With the spike in global energy prices sparking increased interest in renewable technologies, the Royal Automobile Association of South Australia has expanded its solar PV and battery energy storage offerings through the acquisition of Adelaide-based installer Living Energy and Lovell Electrical.
July 4, 2022 David Carroll
The Royal Automobile Association of South Australia (RAA) has been delivering residential solar PV and battery energy storage solutions across the state since 2020 and it is now set to also target the commercial sector after acquiring design and installation company Living Energy and Lovell Electrical.
South Australia’s largest members-owned association, with more than 750,000 members, said the acquisition of Living Energy and Lovell Electrical, including its team of 24 employees, would allow it to expand its solar and battery network to cater for business as well as residential customers across the state.
Ben Lovell, former managing director of Living Energy and now RAA Solar and Battery senior manager, said the transaction provided an exciting opportunity.
“Being acquired by RAA and working with its experts fast tracks our opportunities a hundredfold,” he said.
RAA Solar and Battery spokesman Ben Halman said the deal would help facilitate the continued growth of the solar energy company which has enjoyed rapid growth since its establishment.
Ben and David Lovell of Living Energy/Lovell Electrical, with RAA’s Ben Halman.
Halman said solar PV and battery systems sales had increased 76% in the second year of operation and the company is on track to double sales this year with recent events sparking a surge of interest in solar PV and battery energy storage systems.
“The level of enquiries into our range of solar systems jumped 50% after the Australian Energy Regulator (AER) announced a default market offer price rise in May,’’ he said.
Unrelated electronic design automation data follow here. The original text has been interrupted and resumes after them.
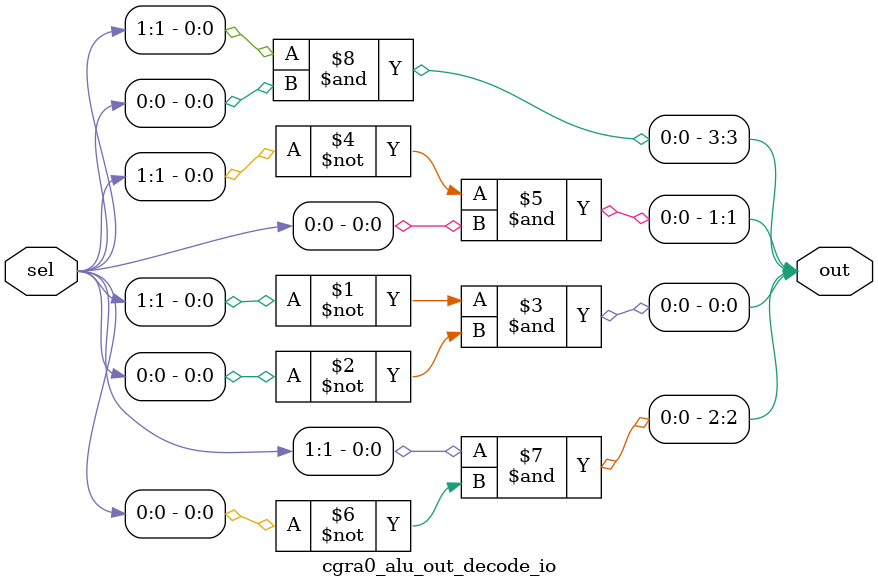
<source format=v>
module cgra0_alu_out_decode_io
(
  input [2-1:0] sel,
  output [4-1:0] out
);

  assign out[0] = ~sel[1] & ~sel[0];
  assign out[1] = ~sel[1] & sel[0];
  assign out[2] = sel[1] & ~sel[0];
  assign out[3] = sel[1] & sel[0];

endmodule
</source>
“Interest in batteries has also increased since last month’s warning by the Australian Energy Market Operator (AEMO) of potential power blackouts in SA.”
Halman said the increase in enquiries was not surprising with householders turning to rooftop solar and energy storage technology in a bid to combat the skyrocketing cost of energy.
“On average people can save between 50 and 75% on their electricity bills – or an average of $1,500 per year,’’ he said.
“As well as saving money on their power bills, solar systems also significantly reduce a household’s carbon footprint, which is great for the environment.’’
South Australian homeowners have been quick to adopt rooftop solar with data supplied by the Clean Energy Regulator (CER) showing more than 300,000 homes already having solar panels installed.